Stephen Hawking hopes to travel to space aboard Richard Branson's Virgin Galactic.

In an interview, which is scheduled to air Monday, the 75-year-old leading physicist and cosmologist said he hadn't expected that he would have the opportunity to travel into space but that he eagerly accepted Branson's offer of a seat on the Virgin Galactic, which was licensed last year to fly tourists into space.

He told the TV show Good Morning Britain: "I can tell you what will make me happy, to travel in space. I thought no one would take me but Richard Branson has offered me a seat on Virgin Galactic, and I said yes immediately."

He also said that he was excited about the future of space exploration given Nasa's recent discovery of Trappist-1 exoplanets. He said although current technology hinders chances of humans travelling 39 lights years away to the Trappist-1 system, robotic nanocraft moving at "20% of the speed of light" may help further missions.

"These nanocraft weigh a few grams and would take about 240 years to reach their destination and send pictures back. It is feasible and is something that I am very excited about," he said.

On Brexit

Hawking also spoke about Brexit concerns, claiming that if the referendum decision has to be implemented, "it shouldn't be a hard Brexit as the right wing of the Conservative Party want". He warned that leaving Europe "threatens Britain's status as a world leader in science and innovation".

The Cambridge scientist added: "That would leave us isolated and inward-looking," he said. "Instead, we should retain as many links as possible with Europe and the rest of the world, particularly China."
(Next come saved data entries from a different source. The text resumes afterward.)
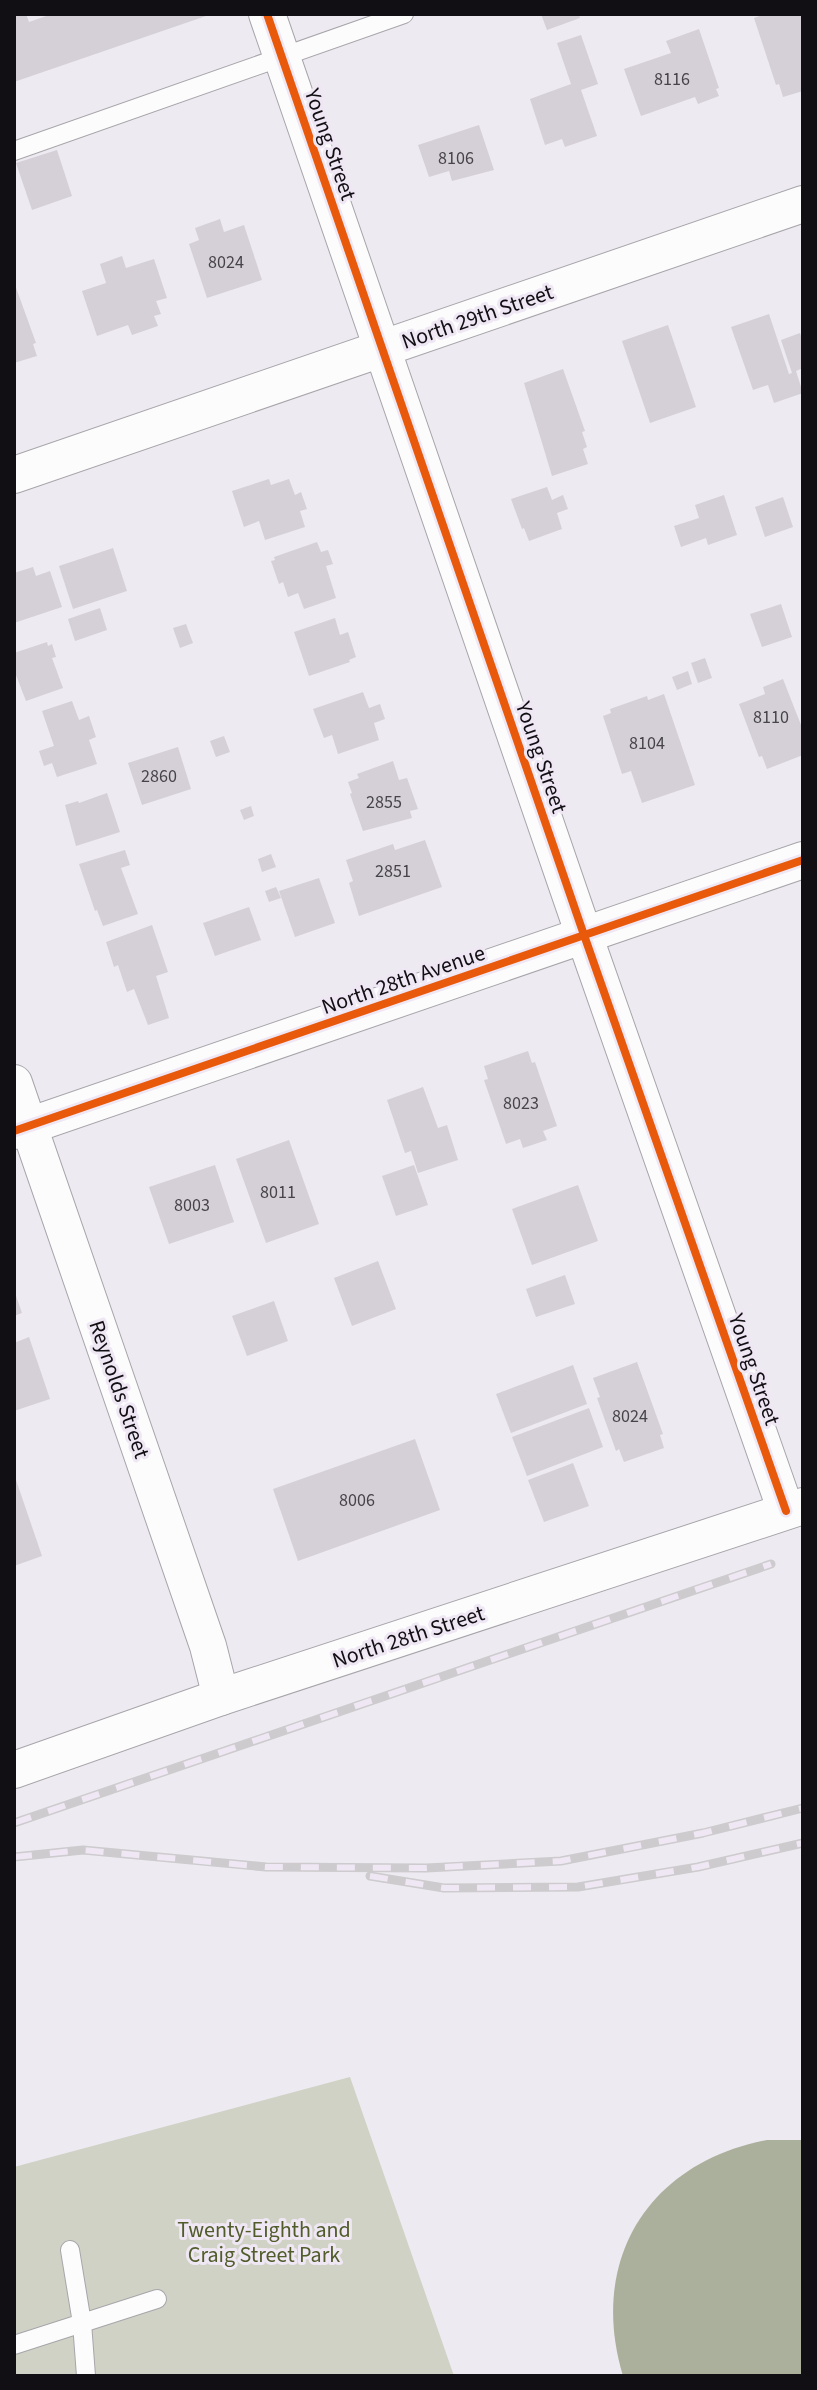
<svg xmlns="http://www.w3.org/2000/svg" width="817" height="2390" viewBox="0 0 817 2390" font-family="'Source Sans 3',sans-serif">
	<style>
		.green { fill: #cfd2c4 }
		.water { fill: #abb09c }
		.building { fill: #d5d0d8 }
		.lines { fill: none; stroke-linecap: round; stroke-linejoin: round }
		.service-casing { stroke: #a8a5aa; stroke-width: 20 }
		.minor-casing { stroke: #a8a5aa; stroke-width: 38 }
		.service { stroke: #fcfcfd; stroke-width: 18 }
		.minor { stroke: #fcfcfd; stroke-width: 36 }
		.rail-casing { stroke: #cdcbcd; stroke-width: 9 }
		.rail { stroke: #efe7f4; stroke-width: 6; stroke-dasharray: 18; stroke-linecap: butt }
		.cycleway-casing { stroke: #efe7f4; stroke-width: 13 }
		.cycleway { stroke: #e8590c; stroke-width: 8 }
		.labels { text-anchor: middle; stroke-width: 6; stroke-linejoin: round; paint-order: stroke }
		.number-label { font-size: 18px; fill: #474449 }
		.street-label { font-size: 22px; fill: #120f14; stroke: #efe7f4 }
		.park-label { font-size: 22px; fill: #505c2a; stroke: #efe7f4 }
	</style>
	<rect width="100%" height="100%" fill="#eeeaf1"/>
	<!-- green -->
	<path class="green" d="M350,2077L454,2376H14V2167Z"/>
	<!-- water -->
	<path class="water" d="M767,2140H803V2376H623C588,2260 648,2163 767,2140Z"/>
	<!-- building -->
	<g class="building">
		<path d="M14,14H26L29,22L52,14H205L206,16L14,82Z"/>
		<path d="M541,14H579L580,18L547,30Z"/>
		<path d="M765,14H800L803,22V91L783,97L779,84L776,85L754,18Z"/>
		<path d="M699,29L719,88L716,89L719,96L698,104L695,97L641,116L624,69L671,53L666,41Z"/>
		<path d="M581,35L598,84L581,90L597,136L565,147L562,139L545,145L530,99L571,84L557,43Z"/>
		<path d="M479,125L494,170L452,181L449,171L429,177L418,145Z"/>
		<path d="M57,150L72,196L32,210L16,163Z"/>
		<path d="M220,219L224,232L244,225L262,280L207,298L189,244L199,240L195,228Z"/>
		<path d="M122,256L126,268L154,259L167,298L156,301L161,314L154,316L158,326L132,335L128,325L97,336L82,291L106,283L100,264Z"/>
		<path d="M14,282L36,343L33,344L37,356L14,363Z"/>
		<path d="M769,314L789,374L792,373L781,340L800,333L803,342V368L796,371L803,393L774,403L768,385L753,390L731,327Z"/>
		<path d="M668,325L696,407L650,423L622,341Z"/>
		<path d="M563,369L585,431L582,432L587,447L583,449L588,464L552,476L524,383Z"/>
		<path d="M269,479L271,485L289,479L295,495L301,492L307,509L300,511L305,527L265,540L259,521L244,527L232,491Z"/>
		<path d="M547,487L552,500L563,495L568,509L557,513L562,529L529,541L524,528L522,529L511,499Z"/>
		<path d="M724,495L737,535L708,545L706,538L681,547L674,526L699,518L695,505Z"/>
		<path d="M783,497L793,527L765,537L755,507Z"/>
		<path d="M317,542L321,552L328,550L333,564L326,566L336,598L304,609L298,593L288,597L283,582L279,584L271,561L275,560L274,557Z"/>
		<path d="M113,548L127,591L73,609L59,566Z"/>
		<path d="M33,567L36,576L50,571L62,607L14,623V573Z"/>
		<path d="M781,604L792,637L762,647L750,614Z"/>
		<path d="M100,608L107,630L75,641L68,619Z"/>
		<path d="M335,618L340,635L348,632L356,657L349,660L350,662L309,676L294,632Z"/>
		<path d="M186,624L193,643L180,648L173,628Z"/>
		<path d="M47,642L48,646L52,644L56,657L52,658L63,688L26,701L14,670V653Z"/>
		<path d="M705,658L712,678L698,683L691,663Z"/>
		<path d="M688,671L692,684L677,690L672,677Z"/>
		<path d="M783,679L803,730V755L767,769L762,756L759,757L739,704L765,694L763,687Z"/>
		<path d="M363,692L369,708L380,704L385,719L374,723L379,740L338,754L332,735L324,738L313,709Z"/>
		<path d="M664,694L695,785L642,803L631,771L622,774L603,716L611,713L610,709L647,696L648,700Z"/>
		<path d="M72,701L79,720L89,716L96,737L89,740L97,764L57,777L52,763L44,766L39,751L54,746L42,711Z"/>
		<path d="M224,736L230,752L216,757L210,741Z"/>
		<path d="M178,747L191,789L142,805L128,763Z"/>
		<path d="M393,761L399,780L407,778L418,809L410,811L412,818L363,831L350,794L352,793L348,782L359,778L357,774Z"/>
		<path d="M107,793L120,832L76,846L65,805L78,801L79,803Z"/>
		<path d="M251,806L254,816L244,820L240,810Z"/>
		<path d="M425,840L442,887L359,916L349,883L353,881L346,860L393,844L395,850Z"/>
		<path d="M125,850L130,865L121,868L138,914L103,926L97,910L95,911L79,864Z"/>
		<path d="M271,854L276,867L262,872L258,859Z"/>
		<path d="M319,878L335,923L295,937L279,891Z"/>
		<path d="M276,887L281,898L269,902L265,891Z"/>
		<path d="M249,907L261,940L215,956L203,923Z"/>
		<path d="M152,925L168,972L156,976L169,1018L148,1025L134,989L127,992L118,965L114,967L106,942Z"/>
		<path d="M528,1051L532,1063L535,1062L557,1126L543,1131L547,1140L523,1148L520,1139L506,1144L484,1080L488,1079L484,1066Z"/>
		<path d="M423,1087L438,1128L447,1125L458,1160L418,1173L411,1151L405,1153L387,1100Z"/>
		<path d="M289,1140L319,1224L266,1243L236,1159Z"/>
		<path d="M215,1165L234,1222L169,1244L149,1187Z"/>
		<path d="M414,1165L428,1205L396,1216L382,1176Z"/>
		<path d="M578,1185L598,1241L532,1265L512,1209Z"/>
		<path d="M378,1261L396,1309L352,1326L334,1278Z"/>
		<path d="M565,1275L575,1304L536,1317L526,1289Z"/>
		<path d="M14,1290L22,1313L14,1316Z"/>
		<path d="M274,1301L288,1341L247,1356L232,1316Z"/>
		<path d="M29,1337L50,1399L14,1411V1343Z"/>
		<path d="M637,1362L663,1434L660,1435L664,1448L624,1462L619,1449L616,1451L597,1398L600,1397L593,1378Z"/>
		<path d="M573,1365L587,1404L511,1433L496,1394Z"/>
		<path d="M589,1408L603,1447L527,1476L512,1437Z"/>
		<path d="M415,1439L440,1510L298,1561L273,1489Z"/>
		<path d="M573,1463L589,1506L544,1522L528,1480Z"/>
		<path d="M14,1474L42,1556L14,1566Z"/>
	</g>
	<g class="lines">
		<!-- service casing -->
		<g class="service-casing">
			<g id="service">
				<path d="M14,151L404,14"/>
				<path d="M70,2250L82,2323L86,2376"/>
				<path d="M14,2345L157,2299"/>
			</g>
		</g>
		<!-- minor casing -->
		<g class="minor-casing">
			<g id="minor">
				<path d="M267,14L584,935L786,1511"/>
				<path d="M14,475L803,204"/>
				<path d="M14,1083L208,1646L221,1697"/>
				<path d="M14,1131L803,860"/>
				<path d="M14,1770L221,1697L803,1506"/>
			</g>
		</g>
		<!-- service -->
		<use href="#service" class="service"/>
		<!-- minor -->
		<use href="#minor" class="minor"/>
		<!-- rail casing -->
		<g class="rail-casing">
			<g id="rail">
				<path d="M14,1823L771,1564"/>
				<path d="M14,1857L83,1850L266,1867L426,1868L561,1861L703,1833L803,1808"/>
				<path d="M370,1876L444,1888L578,1887L698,1867L803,1843"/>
			</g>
		</g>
		<!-- rail -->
		<use href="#rail" class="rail"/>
		<!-- cycleway casing -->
		<g class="cycleway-casing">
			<g id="cycleway">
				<path d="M267,14L584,935L786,1511"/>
				<path d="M14,1131L803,860"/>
			</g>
		</g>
		<!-- cycleway -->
		<use href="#cycleway" class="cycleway"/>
	</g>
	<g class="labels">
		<!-- number labels -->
		<g class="number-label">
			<text x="672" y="85">8116</text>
			<text x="456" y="164">8106</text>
			<text x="226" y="268">8024</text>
			<text x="771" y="723">8110</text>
			<text x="647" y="749">8104</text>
			<text x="159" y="782">2860</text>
			<text x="384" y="808">2855</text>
			<text x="393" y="877">2851</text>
			<text x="521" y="1109">8023</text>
			<text x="278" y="1198">8011</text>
			<text x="192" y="1211">8003</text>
			<text x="630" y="1422">8024</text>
			<text x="357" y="1506">8006</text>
		</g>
		<!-- street labels -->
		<g class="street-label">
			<text transform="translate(331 144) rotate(71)" y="8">Young Street</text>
			<text transform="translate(477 316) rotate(-19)" y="8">North 29th Street</text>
			<text transform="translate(542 757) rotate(71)" y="8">Young Street</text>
			<text transform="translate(403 979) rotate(-19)" y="8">North 28th Avenue</text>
			<text transform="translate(755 1369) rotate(71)" y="8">Young Street</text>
			<text transform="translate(120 1389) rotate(71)" y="8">Reynolds Street</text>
			<text transform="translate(408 1636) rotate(-18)" y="8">North 28th Street</text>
		</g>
		<!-- park labels -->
		<g class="park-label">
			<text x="264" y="2237">Twenty-Eighth and<tspan x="264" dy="25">Craig Street Park</tspan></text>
		</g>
	</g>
	<!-- border -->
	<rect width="817" height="2390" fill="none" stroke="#120f14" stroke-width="32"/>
</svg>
He also predicted that Labour, which he backed during the 2015 election and would continue to support, would not win the next election under Jeremy Corbyn. "I don't believe there will be much chance of Labour winning an election under him. He doesn't come across as a strong leader, and he allowed the media to portray him as a leftwing extremist, which he's not," Hawking said. "It's no good having the right principles if you never get in power."

stephen hawking
Physicist Stephen Hawking exits the stage during an announcement of the Breakthrough Starshot initiative with investor Yuri Milner in New York April 12, 2016 REUTERS/Lucas Jackson

Trump and America

Hawking also discussed fears about America's "definite swing to a rightwing" and the "more authoritarian approach" adopted by the new administration, adding that he fears he would not be welcome in the US.

"I would like to visit again and to talk to other scientists, but I fear that I may not be welcome."
He added: "Trump was elected by people who felt disenfranchised by the governing elite in a revolt against globalisation. His priority will be to satisfy his electorate, who are neither liberal nor that well informed."

Hawking also suggested that Trump replace Scott Pruitt as the EPA head to focus more on combating climate change.

"He should replace Scott Pruitt at the Environment Protection Agency," he said. "Climate change is one of the great dangers we face, and it's one we can prevent. It affects America badly, so tackling it should win votes for his second term. God forbid."

Hope for women's empowerment

Hawking also noted that the current "seismic shift" in gender equality, represented by the five most powerful people in Britain being women, indicated that there is hope for further empowerment of women in the future. He said the Queen, Prime Minister Theresa May, Scottish First Minister Nicola Sturgeon, Home Secretary Amber Rudd and Met Police Commissioner Cressida Dick were evidence that times have changed.

"I welcome these signs of women's liberation," Hawking said. "But there may still be a gap between those women achieving high public status and those in the private sector.

"It is not scientific proof of gender equality that is required, but general acceptance that women are at least the equals of men, or better. This is coming. If we factor in high-powered women in Europe as well, such as Angela Merkel, it seems we are witnessing a seismic shift for women to accede to high-level positions in politics and society.

"I have always supported women's rights. I moved the admission of women to my college, Gonville and Caius College, Cambridge. The results were wholly good."

The meaning of happiness and life

On the meaning of life and happiness, Professor Hawking said: "My three children have brought me great joy." When asked whether he had figured out the mystery of love, the scientist responded, "Thankfully, this is beyond human reasoning. And should remain so."